Start of Block

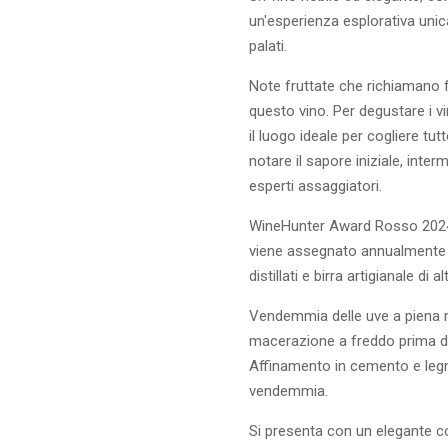
un'esperienza esplorativa unic
palati.
Note fruttate che richiamano fr
questo vino. Per degustare i vi
il luogo ideale per cogliere tu
notare il sapore iniziale, inte
esperti assaggiatori.
WineHunter Award Rosso 2024.
viene assegnato annualmente all
distillati e birra artigianale di al
Vendemmia delle uve a piena m
macerazione a freddo prima de
Affinamento in cemento e legn
vendemmia.
Si presenta con un elegante co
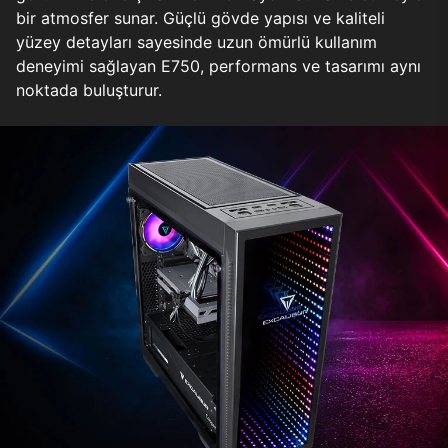
bir atmosfer sunar. Güçlü gövde yapısı ve kaliteli
yüzey detayları sayesinde uzun ömürlü kullanım
deneyimi sağlayan E750, performans ve tasarımı aynı
noktada buluşturur.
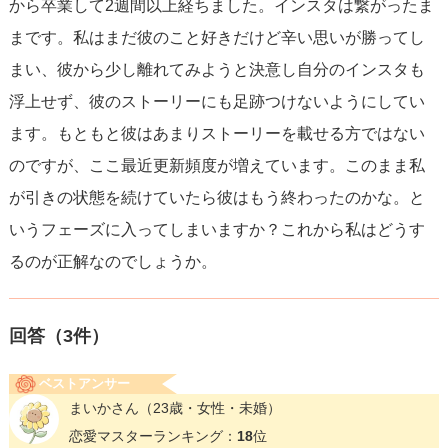
から卒業して2週間以上経ちました。インスタは繋がったま
まです。私はまだ彼のこと好きだけど辛い思いが勝ってし
まい、彼から少し離れてみようと決意し自分のインスタも
浮上せず、彼のストーリーにも足跡つけないようにしてい
ます。もともと彼はあまりストーリーを載せる方ではない
のですが、ここ最近更新頻度が増えています。このまま私
が引きの状態を続けていたら彼はもう終わったのかな。と
いうフェーズに入ってしまいますか？これから私はどうす
るのが正解なのでしょうか。
回答（
3
件）
ベストアンサー
まいかさん
（23歳・女性・未婚）
恋愛マスターランキング：
18
位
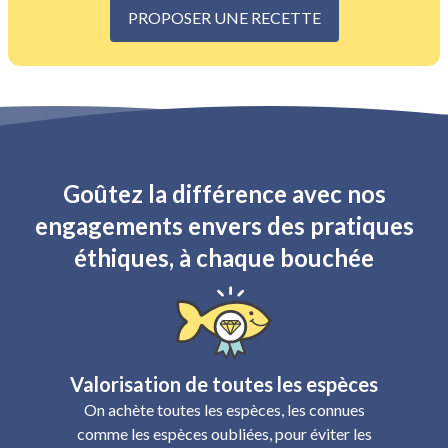
PROPOSER UNE RECETTE
Goûtez la différence avec nos
engagements envers des pratiques
éthiques, à chaque bouchée
Valorisation de toutes les espèces
On achète toutes les espèces, les connues
comme les espèces oubliées, pour éviter les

End of Block

### Problem description
Reproduce the text of every row above line for line, leaving out the pictures.

### Expected answer
un'esperienza esplorativa unic
palati.
Note fruttate che richiamano fr
questo vino. Per degustare i vi
il luogo ideale per cogliere tu
notare il sapore iniziale, inte
esperti assaggiatori.
WineHunter Award Rosso 2024.
viene assegnato annualmente all
distillati e birra artigianale di al
Vendemmia delle uve a piena m
macerazione a freddo prima de
Affinamento in cemento e legn
vendemmia.
Si presenta con un elegante co
bir atmosfer sunar. Güçlü gövde yapısı ve kaliteli
yüzey detayları sayesinde uzun ömürlü kullanım
deneyimi sağlayan E750, performans ve tasarımı aynı
noktada buluşturur.
から卒業して2週間以上経ちました。インスタは繋がったま
まです。私はまだ彼のこと好きだけど辛い思いが勝ってし
まい、彼から少し離れてみようと決意し自分のインスタも
浮上せず、彼のストーリーにも足跡つけないようにしてい
ます。もともと彼はあまりストーリーを載せる方ではない
のですが、ここ最近更新頻度が増えています。このまま私
が引きの状態を続けていたら彼はもう終わったのかな。と
いうフェーズに入ってしまいますか？これから私はどうす
るのが正解なのでしょうか。
回答（
3
件）
ベストアンサー
まいかさん
（23歳・女性・未婚）
恋愛マスターランキング：
18
位
PROPOSER UNE RECETTE
Goûtez la différence avec nos
engagements envers des pratiques
éthiques, à chaque bouchée
Valorisation de toutes les espèces
On achète toutes les espèces, les connues
comme les espèces oubliées, pour éviter les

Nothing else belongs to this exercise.